9. The contention of the tenant-respondent in this case is that he was let into possession by the joint action of all the co-sharers, and that he cannot therefore be ejected at the suit of the plaintiff alone. We have, however, held that the lease granted on behalf of the plaintiff was a nullity, and the defendant cannot therefore derive any benefit from it. As regards the plaintiff's share at least, he must be regarded as a trespasser. This is in accordance with the case of Hamilton v. Bugoo Nundun Singh 20 W.R. 126. If again the three leases are to be construed as one and the same, it might be a question whether the defendant could claim to hold even as against the other co-sharers. We think, however, that, having regard to the fact that three separate documents were executed, and that they were executed on three different dates, that they stipulated for the separate payment of each co-sharer's share of the rent, and apparently gave to each co-sharer the right to measure and assess the rent in future independently of the others, the three leases must be held to constitute three separate tenancies, one of which might be avoided without affecting the others.

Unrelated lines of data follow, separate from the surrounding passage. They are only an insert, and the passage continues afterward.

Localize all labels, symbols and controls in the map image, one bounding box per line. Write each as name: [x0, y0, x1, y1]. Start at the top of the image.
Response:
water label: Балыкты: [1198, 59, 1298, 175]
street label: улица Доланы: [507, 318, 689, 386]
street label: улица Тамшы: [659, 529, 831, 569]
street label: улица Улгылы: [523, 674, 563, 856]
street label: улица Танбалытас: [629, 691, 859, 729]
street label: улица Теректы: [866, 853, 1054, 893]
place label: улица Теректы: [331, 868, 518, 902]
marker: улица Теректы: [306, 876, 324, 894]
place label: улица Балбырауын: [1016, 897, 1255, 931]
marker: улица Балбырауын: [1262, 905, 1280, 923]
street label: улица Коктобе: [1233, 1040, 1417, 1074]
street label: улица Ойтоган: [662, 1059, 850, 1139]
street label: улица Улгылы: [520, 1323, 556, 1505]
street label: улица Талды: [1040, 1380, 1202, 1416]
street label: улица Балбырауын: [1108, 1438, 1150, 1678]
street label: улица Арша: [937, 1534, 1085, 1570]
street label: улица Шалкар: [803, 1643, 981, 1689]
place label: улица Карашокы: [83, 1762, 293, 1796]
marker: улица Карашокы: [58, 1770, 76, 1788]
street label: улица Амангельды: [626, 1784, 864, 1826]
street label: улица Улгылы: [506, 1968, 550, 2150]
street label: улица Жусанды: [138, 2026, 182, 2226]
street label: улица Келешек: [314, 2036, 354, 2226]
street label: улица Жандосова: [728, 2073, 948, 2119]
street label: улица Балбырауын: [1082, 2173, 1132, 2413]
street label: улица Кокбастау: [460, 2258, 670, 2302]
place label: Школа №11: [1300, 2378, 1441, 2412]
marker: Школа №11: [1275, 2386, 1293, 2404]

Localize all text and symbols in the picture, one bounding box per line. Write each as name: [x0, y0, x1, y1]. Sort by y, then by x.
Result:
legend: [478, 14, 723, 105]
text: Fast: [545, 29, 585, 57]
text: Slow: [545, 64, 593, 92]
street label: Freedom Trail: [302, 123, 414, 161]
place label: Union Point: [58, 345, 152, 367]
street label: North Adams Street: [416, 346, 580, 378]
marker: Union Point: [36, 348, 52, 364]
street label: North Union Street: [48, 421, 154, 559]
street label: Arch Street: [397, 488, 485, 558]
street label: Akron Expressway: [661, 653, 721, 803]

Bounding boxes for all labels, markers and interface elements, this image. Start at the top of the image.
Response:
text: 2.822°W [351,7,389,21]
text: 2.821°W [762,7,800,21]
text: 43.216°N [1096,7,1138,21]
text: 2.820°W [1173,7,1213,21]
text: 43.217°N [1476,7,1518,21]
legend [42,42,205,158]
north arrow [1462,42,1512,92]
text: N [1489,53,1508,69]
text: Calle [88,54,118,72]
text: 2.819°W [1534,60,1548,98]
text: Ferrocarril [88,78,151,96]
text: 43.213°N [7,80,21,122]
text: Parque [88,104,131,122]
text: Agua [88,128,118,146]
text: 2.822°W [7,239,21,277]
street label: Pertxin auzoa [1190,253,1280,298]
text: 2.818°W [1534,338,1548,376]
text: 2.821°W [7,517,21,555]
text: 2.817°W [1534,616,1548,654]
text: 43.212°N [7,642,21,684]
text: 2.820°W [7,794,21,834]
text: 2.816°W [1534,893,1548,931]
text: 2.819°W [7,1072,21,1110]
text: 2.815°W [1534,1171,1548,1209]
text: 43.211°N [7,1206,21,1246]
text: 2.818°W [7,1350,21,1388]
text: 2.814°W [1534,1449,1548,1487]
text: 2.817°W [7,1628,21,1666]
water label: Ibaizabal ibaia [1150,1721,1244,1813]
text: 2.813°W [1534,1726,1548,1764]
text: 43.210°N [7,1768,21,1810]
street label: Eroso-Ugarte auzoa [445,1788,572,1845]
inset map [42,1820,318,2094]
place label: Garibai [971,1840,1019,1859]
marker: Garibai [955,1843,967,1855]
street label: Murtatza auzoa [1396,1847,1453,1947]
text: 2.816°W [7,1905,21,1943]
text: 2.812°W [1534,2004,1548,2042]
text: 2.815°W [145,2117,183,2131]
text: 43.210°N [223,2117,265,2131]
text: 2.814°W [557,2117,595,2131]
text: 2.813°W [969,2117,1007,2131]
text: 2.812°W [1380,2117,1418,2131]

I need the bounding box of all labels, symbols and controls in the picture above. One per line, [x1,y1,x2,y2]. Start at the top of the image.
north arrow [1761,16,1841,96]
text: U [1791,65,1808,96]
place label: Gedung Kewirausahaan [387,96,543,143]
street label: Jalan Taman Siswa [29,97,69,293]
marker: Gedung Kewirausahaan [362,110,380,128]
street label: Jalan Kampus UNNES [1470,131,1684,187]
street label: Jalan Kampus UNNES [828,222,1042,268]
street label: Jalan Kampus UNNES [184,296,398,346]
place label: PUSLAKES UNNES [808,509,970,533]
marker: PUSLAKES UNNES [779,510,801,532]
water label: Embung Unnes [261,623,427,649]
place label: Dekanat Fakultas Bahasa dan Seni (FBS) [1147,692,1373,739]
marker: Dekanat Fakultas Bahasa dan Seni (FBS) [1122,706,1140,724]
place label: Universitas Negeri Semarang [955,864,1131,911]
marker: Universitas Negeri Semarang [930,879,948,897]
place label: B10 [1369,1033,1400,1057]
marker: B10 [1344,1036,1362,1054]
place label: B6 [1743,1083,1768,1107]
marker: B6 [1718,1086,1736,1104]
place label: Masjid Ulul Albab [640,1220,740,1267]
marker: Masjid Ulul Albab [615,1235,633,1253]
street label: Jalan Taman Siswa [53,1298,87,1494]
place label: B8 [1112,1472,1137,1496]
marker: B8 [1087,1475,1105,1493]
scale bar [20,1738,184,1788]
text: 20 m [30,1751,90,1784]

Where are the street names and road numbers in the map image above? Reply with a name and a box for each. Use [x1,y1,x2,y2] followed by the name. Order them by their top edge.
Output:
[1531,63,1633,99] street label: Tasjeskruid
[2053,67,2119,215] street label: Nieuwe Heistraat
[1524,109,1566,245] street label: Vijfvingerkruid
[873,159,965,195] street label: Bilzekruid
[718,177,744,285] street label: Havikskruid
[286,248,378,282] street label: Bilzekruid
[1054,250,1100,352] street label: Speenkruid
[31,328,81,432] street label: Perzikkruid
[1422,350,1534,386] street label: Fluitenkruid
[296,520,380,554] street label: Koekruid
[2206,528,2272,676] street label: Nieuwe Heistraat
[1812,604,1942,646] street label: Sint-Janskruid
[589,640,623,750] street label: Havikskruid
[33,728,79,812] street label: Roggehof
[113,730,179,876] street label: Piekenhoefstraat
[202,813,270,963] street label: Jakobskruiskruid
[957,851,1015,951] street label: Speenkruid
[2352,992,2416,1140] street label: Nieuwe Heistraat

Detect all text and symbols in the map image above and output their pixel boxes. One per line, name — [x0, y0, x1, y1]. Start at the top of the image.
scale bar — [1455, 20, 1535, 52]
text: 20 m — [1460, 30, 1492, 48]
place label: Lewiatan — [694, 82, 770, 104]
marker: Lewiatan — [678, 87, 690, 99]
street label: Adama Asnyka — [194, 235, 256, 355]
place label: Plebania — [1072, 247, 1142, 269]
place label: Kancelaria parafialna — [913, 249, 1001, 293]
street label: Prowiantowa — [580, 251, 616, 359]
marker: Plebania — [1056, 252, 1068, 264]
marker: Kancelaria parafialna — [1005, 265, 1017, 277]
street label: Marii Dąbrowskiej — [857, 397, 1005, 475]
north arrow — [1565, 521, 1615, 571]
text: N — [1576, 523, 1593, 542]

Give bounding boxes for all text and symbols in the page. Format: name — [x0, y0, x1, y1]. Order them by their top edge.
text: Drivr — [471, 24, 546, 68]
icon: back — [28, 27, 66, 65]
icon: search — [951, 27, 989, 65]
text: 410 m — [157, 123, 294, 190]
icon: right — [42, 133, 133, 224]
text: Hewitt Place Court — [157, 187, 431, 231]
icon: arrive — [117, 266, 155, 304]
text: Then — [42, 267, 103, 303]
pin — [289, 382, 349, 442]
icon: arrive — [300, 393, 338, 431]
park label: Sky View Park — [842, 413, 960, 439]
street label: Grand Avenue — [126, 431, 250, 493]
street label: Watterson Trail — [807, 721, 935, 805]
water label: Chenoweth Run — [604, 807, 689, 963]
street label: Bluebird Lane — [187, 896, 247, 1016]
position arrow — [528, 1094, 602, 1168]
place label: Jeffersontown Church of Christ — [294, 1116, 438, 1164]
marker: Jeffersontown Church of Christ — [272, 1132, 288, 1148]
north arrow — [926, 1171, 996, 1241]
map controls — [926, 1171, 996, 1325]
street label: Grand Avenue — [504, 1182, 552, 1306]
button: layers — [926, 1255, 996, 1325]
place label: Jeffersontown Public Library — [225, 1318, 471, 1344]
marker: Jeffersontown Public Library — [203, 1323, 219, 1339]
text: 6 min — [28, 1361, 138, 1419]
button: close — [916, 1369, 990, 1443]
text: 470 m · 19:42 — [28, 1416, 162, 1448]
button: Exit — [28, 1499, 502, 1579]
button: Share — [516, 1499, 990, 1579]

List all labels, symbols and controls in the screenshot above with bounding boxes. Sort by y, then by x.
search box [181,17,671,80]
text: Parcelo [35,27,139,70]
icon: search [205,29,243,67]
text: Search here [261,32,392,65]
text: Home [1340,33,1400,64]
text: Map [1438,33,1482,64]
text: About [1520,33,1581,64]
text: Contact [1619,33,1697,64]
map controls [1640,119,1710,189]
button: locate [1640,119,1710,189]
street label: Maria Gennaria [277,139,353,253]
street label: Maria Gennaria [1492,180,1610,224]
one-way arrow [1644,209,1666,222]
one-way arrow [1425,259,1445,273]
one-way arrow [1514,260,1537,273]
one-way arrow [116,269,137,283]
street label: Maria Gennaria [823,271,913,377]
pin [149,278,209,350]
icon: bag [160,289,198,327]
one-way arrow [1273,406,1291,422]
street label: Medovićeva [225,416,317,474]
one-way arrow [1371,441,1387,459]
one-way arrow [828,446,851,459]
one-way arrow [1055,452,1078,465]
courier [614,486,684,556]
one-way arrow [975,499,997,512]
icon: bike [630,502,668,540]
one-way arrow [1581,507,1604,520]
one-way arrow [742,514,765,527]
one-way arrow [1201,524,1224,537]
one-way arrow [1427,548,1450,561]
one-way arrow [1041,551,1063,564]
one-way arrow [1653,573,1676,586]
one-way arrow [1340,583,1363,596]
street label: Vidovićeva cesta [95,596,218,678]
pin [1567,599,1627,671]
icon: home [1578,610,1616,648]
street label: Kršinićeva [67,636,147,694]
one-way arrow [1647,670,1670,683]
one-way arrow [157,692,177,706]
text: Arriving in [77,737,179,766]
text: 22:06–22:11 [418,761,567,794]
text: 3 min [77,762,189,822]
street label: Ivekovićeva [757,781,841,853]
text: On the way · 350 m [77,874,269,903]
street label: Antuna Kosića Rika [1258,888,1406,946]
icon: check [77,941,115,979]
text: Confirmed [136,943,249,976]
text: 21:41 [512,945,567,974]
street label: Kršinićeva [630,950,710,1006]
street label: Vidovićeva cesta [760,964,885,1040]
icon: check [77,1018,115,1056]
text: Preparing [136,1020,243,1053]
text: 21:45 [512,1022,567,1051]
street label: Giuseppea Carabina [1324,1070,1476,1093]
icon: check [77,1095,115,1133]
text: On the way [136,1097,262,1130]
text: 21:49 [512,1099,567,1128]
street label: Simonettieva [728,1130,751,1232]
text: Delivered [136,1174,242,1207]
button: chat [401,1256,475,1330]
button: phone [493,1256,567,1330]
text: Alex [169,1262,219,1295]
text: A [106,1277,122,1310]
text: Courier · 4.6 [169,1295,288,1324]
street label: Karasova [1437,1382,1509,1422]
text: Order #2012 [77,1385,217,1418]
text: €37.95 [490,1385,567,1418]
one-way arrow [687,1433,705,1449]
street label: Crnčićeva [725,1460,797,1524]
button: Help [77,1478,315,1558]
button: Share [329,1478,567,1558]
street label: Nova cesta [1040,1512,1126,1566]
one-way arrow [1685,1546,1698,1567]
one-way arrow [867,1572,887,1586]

10. Holding, as we do, that the lease as regards the plaintiff-appellant's share was absolutely void, it is unnecessary to consider whether or not the notice alleged to have been served on the defendant was actually served, and whether it was a reasonable notice. In the view we take of the case no notice was necessary.
11. There are however other points in the case, for the determination of which it must be remanded to the lower Court. It is contended on the authority of Surut Chunder Chatterjee v. Ashutosh Chaterjee 24 W.R. 46 and Girraj Baksh v. Kazi Hamid Ali 9 A. 340, that the appellant should only be allowed to recover possession upon certain terms as to reimbursing to the defendant the cost of laying out the tea garden, &c;, no fraud or misconduct on the defendant's part having been alleged or proved. This matter formed the subject of the sixth issue, which has not been tried.
12. We therefore set aside the decree of the lower Court and remand the case under Section 562 of the Code for the trial of such of the remaining issues as may be found necessary, having regard to the remarks made by us in this judgment. The costs of this appeal will abide the result.